UK economy – is the Big Squeeze nearly over?
11 March 2014
Our latest UK Economic Outlook report suggests that we are now firmly on the road to recovery. Growth picked up from 0.3% in 2012 to 1.8% in 2013 and our analysis suggests that this should rise further to around 2.6% this year - although it might then ease slightly in 2015 as consumer spending growth moderates.
The services sector continues to lead the recovery, led by business services, retailing, hotels and restaurants. Manufacturing and construction have had a much bumpier ride in recent years, but at least growth is now positive in both these sectors, producing a more broad-based recovery.
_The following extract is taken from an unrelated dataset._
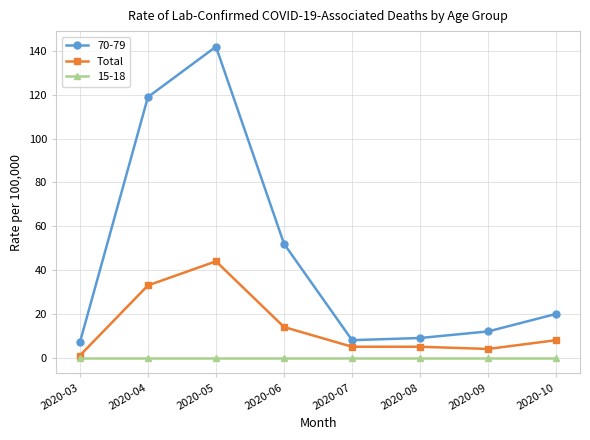

Does the chart have visible grid lines?

Yes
All of this is good news, but our report also makes clear that businesses should not be complacent – there are still plenty of economic risks out there to be monitored and managed. Emerging markets have been volatile recently, and the current situation in Ukraine has added a new source of geopolitical uncertainty in recent weeks. The Eurozone crisis could also flare up again at some point.
Closer to home, UK productivity remains weak, which in turn has depressed real earnings levels. So consumers have reduced their savings ratio to fund extra spending during the past two years, which is not sustainable in the long run.
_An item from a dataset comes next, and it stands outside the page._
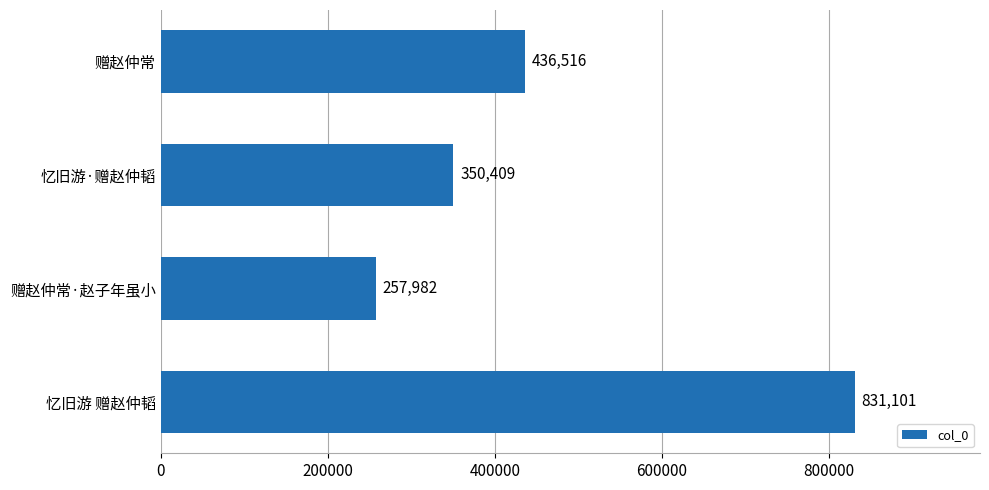

True or false: the data shows 831101 at 忆旧游 赠赵仲韬.

True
At the same time, there are also now real upside possibilities associated with a virtuous circle of rising confidence and investment that could push UK growth up even faster than we project in our main scenario.
We therefore expect that the recovery will continue, but does this mean the end of the ‘Big Squeeze’ on household finances? Our analysis shows that cumulative price rises have totalled around 40% for the lowest income households over the past decade, compared to just 32% for the richest households. The poor have been squeezed more by rising food and energy prices in particular.
Of course, inflation is only one of many influences on real incomes, but if we look at data from the Family Resources Survey on median incomes (i.e. for the household in the middle of the overall income distribution), then it does seem that there was a significant drop after the recession that is only now bottoming out. As the chart below shows, median real household incomes were an estimated 7% below their pre-crisis peak levels in 2013 and back below where they were in 2004.
Looking ahead, however, we expect real incomes to recover gradually, supported by continued strong employment growth and increasing real state pension levels. But it will be 2020 before they are clearly back above pre-crisis peak levels after adjusting for inflation.
Overall, therefore, while the economy as a whole is now growing at a healthy pace, it may be some years before low and middle earners feel that the recession is really over for them.